YOUR TASK: Please write out the passage below on Anarchy, State, and Utopia word for word, starting at "Anarchy, State, and Utopia addresses" and ending at "National Book Award.".
:: SELECTED EXTRACT
Anarchy, State, and Utopia is Robert Nozick’s seminal work of political philosophy. Its publication in 1974 brought him into the public eye as a major philosopher of political libertarianism. Fifty years after its publication, the work remains highly influential, attracting both praise and criticism in philosophical and political circles.

Nozick wrote Anarchy, State, and Utopia in response to John Rawls’s Theory of Justice, published in 1971. When writing this book—his first—Nozick was a convinced libertarian, influenced by economists such as F. A. Hayek and Ludwig Von Mises. In 1969, he joined Harvard University as a professor. Previously, he studied philosophy at Columbia University and Princeton University, where he encountered leftist and social democratic political organizations and participated in their activities. By the time he wrote Anarchy, State, and Utopia, Nozick had collected various experiences as a political thinker. His response to Rawls’s social-democratic liberalism secured his position as a right-libertarian. In addition to Rawls’s ideas, Nozick also addressed other political theories such as Marxism, anarchism, utilitarianism, and frameworks centered on egalitarianism.

Anarchy, State, and Utopia addresses the fundamental principles of libertarianism and the minimal state. The book is situated in the context of 20th-century political discourse, engaging with the ideas of individual freedom and minimal government intervention. It has been widely recognized for its contribution to political theory. In 1975, it received the National Book Award.

This guide refers to the 1974 Basic Books print edition.


In the Preface of Anarchy, State, and Utopia, Nozick establishes his central thesis: A minimal state, focused solely on protecting people from violence, theft, and fraud, is both justified and necessary. This state should not infringe on individual rights and should stand as a moral institution.

In Chapter 1, Nozick proposes starting with a non-political situation and theoretically demonstrating the emergence of a political state, in alignment with John Locke’s state-of-nature theory. State-of-nature theory, he argues, offers insights into human behavior in the absence of governmental control.

In Chapter 2, Nozick discusses Locke’s idea of the state of nature, marked by freedom and the law of nature, which forbids harm to others. In this state, challenges such as biased judgment and disproportionate retribution lead to the formation of mutual-protection associations. These groups evolve into protective agencies. Nozick explores how such agencies could transition into a dominant protective association resembling a minimal state.
::::
:: GIVEN MATERIAL
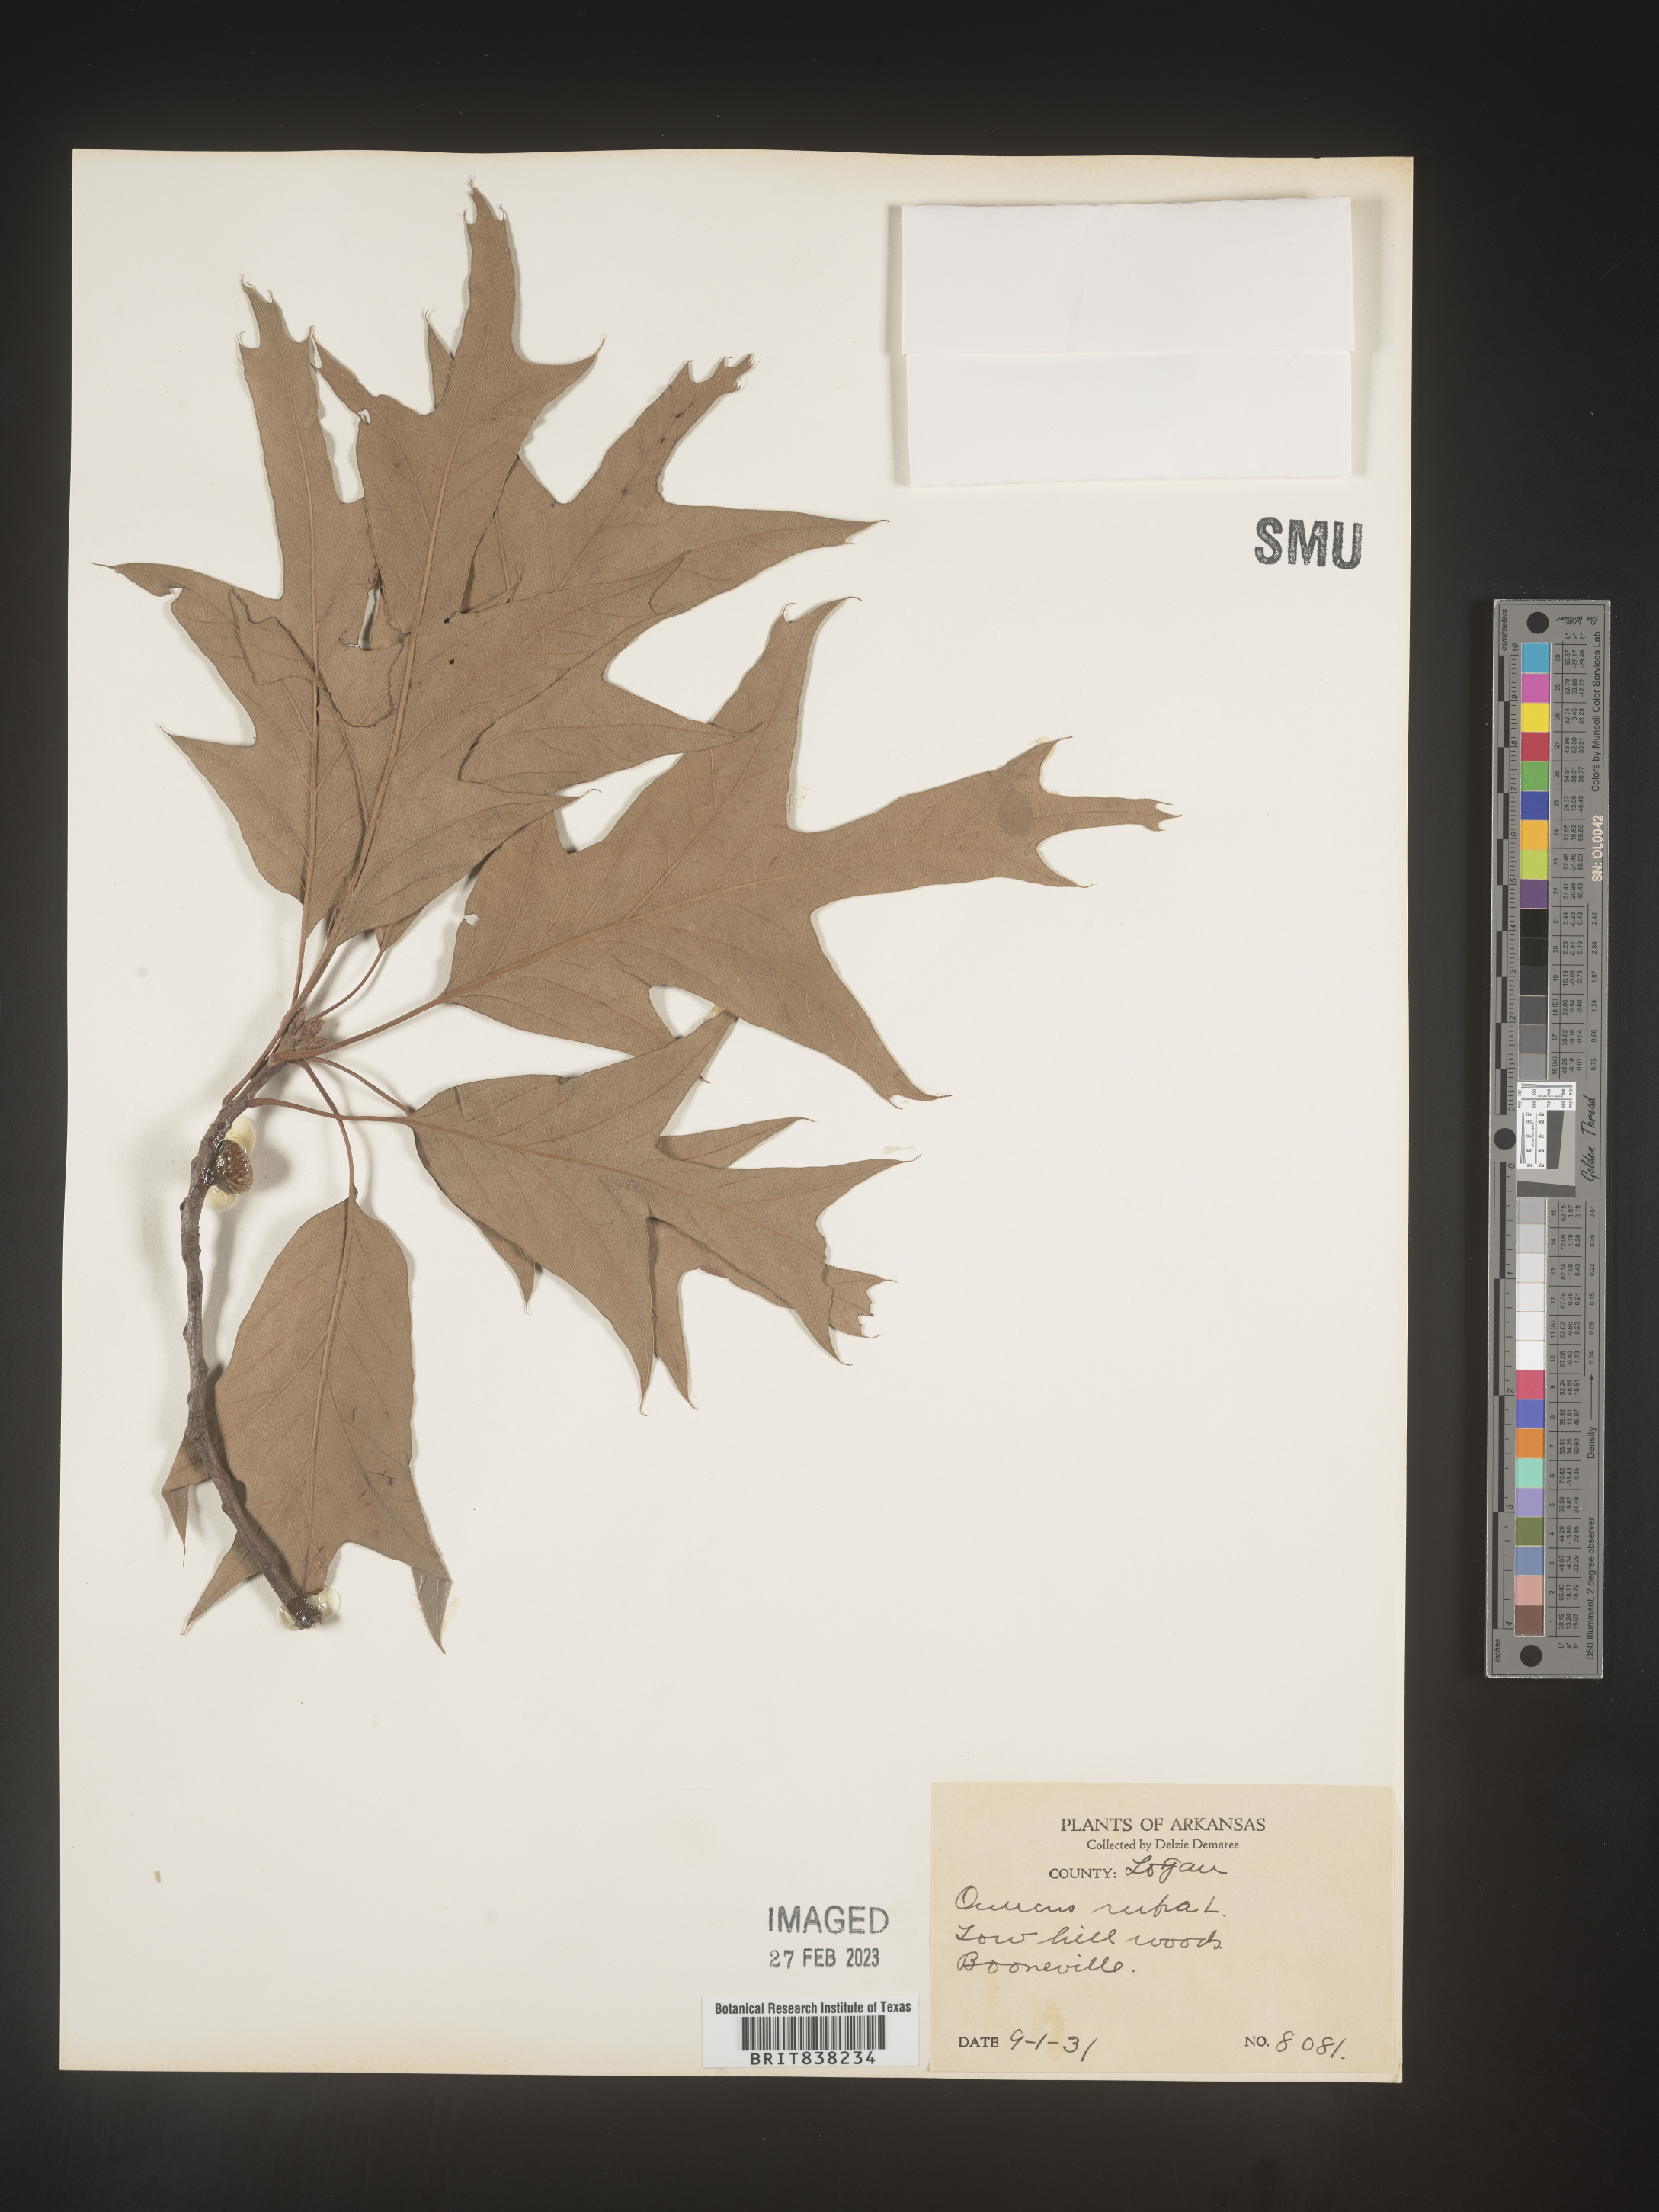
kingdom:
::::
WRITTEN ANSWER:
Anarchy, State, and Utopia addresses the fundamental principles of libertarianism and the minimal state. The book is situated in the context of 20th-century political discourse, engaging with the ideas of individual freedom and minimal government intervention. It has been widely recognized for its contribution to political theory. In 1975, it received the National Book Award.